Mar 08, 2015 09:25
Marne lost her job in December 2014, and I've been stressed out. She's worked in two different temp jobs so far - which is better than none that's for damn sure. Still, the lack of permanence is stressful.
From late 2013 to December 2014 things had been fine. I was content with our living situation, we could afford what we wanted, she could spend money on me without overdrawing her bank account ... we were even planning to go to Australia this year.
I remember thinking that if she lost this job I wouldn't be able to stay.
I'm tired and I feel trapped under our clutter. I want to clear a bunch of it, but Marne tends towards the hoarding end of things.
It's a complicated ball of yarn that she and I are talking about with our therapist.
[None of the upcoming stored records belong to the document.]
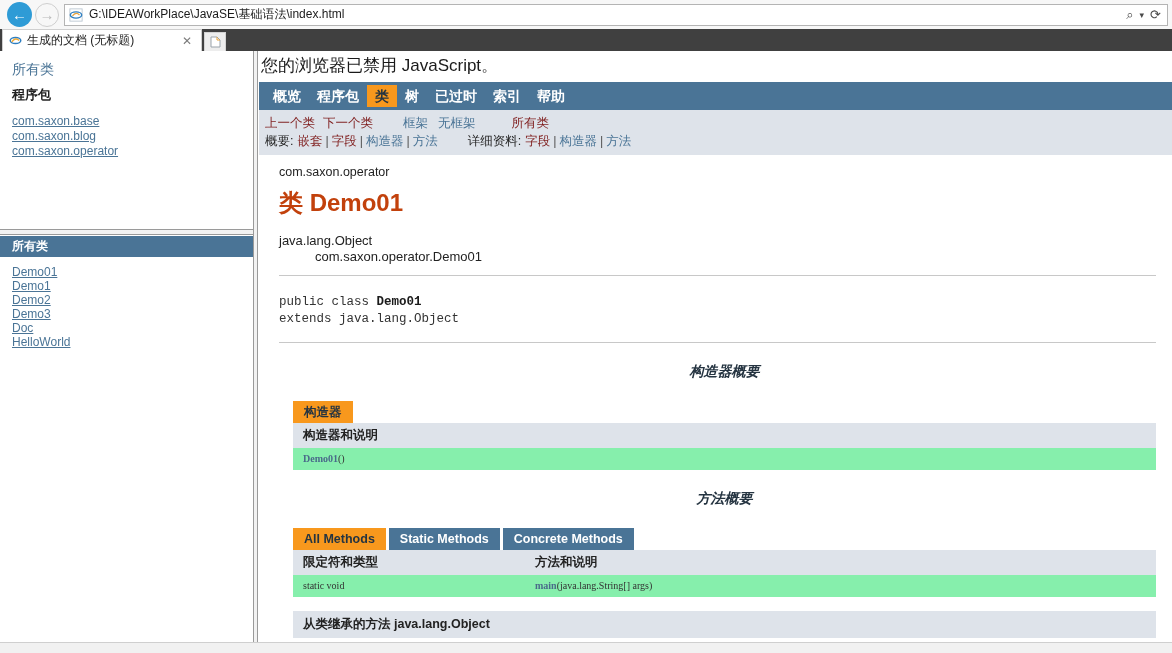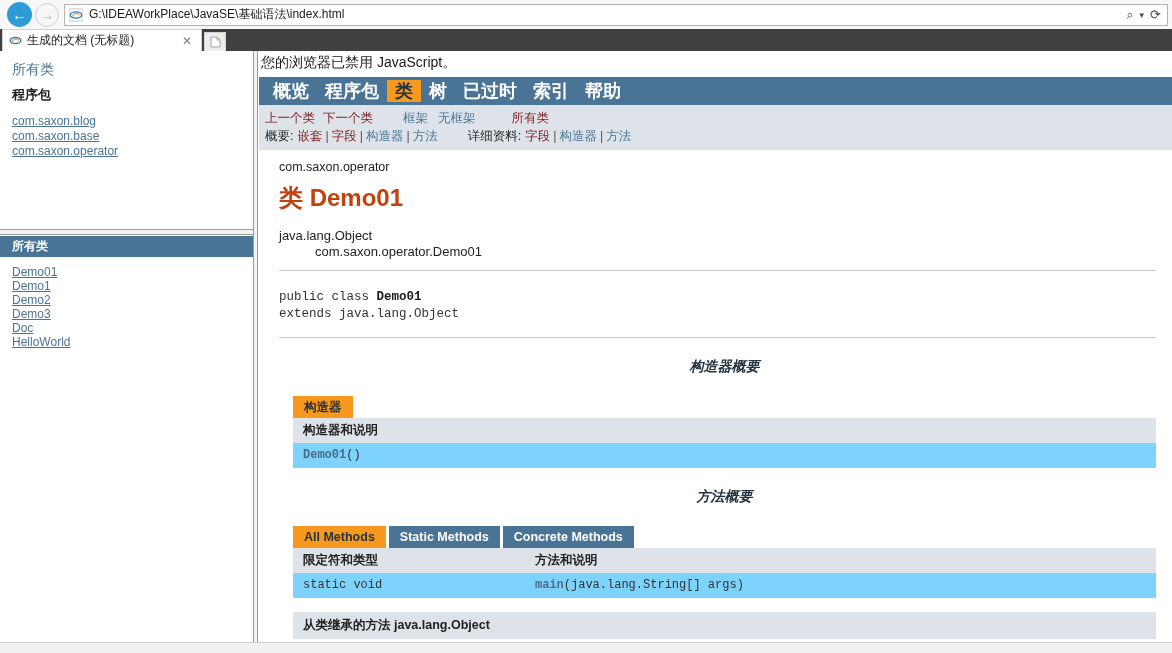--- a/index.html
+++ b/index.html
@@ -220,35 +220,35 @@
   .cls-link {
     display: block;
     font-size: 12px;
     color: #4a7496;
     line-height: 13.5px;
     margin-bottom: 0.5px;
   }
 
   
   #noscript-note {
-    font-size: 14px;
+    font-size: 17px;
     color: #1a1a1a;
     padding: 3px 0 5px 2px;
   }
   #top-nav {
     background: #4a7496;
     height: 28px;
     display: flex;
     align-items: center;
     padding-left: 6px;
     gap: 0;
   }
   .topnav-item {
     color: #ffffff;
-    font-size: 18px;
+    font-size: 14px;
     font-weight: bold;
     padding: 3px 8px;
     line-height: 16px;
     text-align: center;
   }
   .topnav-item.active {
     background: #f8981d;
     color: #253441;
   }
   #subnav {
@@ -352,23 +352,23 @@
   .jd-table th {
     background: #dee3ea;
     text-align: left;
     font-size: 12.5px;
     font-weight: bold;
     color: #222222;
     padding: 4px 0 4px 10px;
     height: 22px;
   }
   .jd-table td {
-    background: #7dd3fc;
-    font-family: Liberation Mono, monospace;
-    font-size: 12px;
+    background: #86efac;
+    font-family: Liberation Serif, serif;
+    font-size: 10px;
     color: #333333;
     padding: 5px 0 6px 10px;
     vertical-align: top;
   }
   .jd-table td a, .jd-table td .memlink {
     color: #4a6b8a;
     font-weight: bold;
   }
   .col-first { width: 232px; }
   .col-last { width: auto; }
@@ -470,22 +470,22 @@
   </div>
 </div>
 
 <div id="frameset">
 
   <div id="left-frames">
 
     <div id="package-frame">
       <div id="all-classes-top-link">所有类</div>
       <div id="packages-heading">程序包</div>
+      <a class="pkg-link" href="#">com.saxon.base</a>
       <a class="pkg-link" href="#">com.saxon.blog</a>
-      <a class="pkg-link" href="#">com.saxon.base</a>
       <a class="pkg-link" href="#">com.saxon.operator</a>
     </div>
 
     <div id="package-frame-divider"></div>
 
     <div id="allclasses-frame">
       <div id="allclasses-bar">所有类</div>
       <div id="allclasses-list">
         <a class="cls-link" href="#">Demo01</a>
         <a class="cls-link" href="#">Demo1</a>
That's probably the most beautiful thing we have - we openly communicate.
Ever since my dad died I'm "passively suicidal" to varying degrees - I pray for cancer, an injury, a disaster ... I don't do anything active towards ending it hence is why I call it "passive".
If the ability to go back in time after death were real; I would have killed myself by now just to start over and be in childhood again.
I do that with everything, when it doesn't go the way I imagined, or isn't good enough, or I start feeling trapped - I hit the reset button and delete things to start completely over.
What I've been worried about is thinking I lost so much when I divorced Simon. I want to live in England - I have since I lived there way back in 2001-2002. It's been more on the surface since Marne lost her job.
I left a stain on Simon's life, and I'm leaving one in Marne's. The nieces and nephews here love me, but I'm going to wreck them in some way.
That's how it feels to me.
I'm telling myself that the grass always looks greener on the other side, that there are things I can do here and now to improve my life.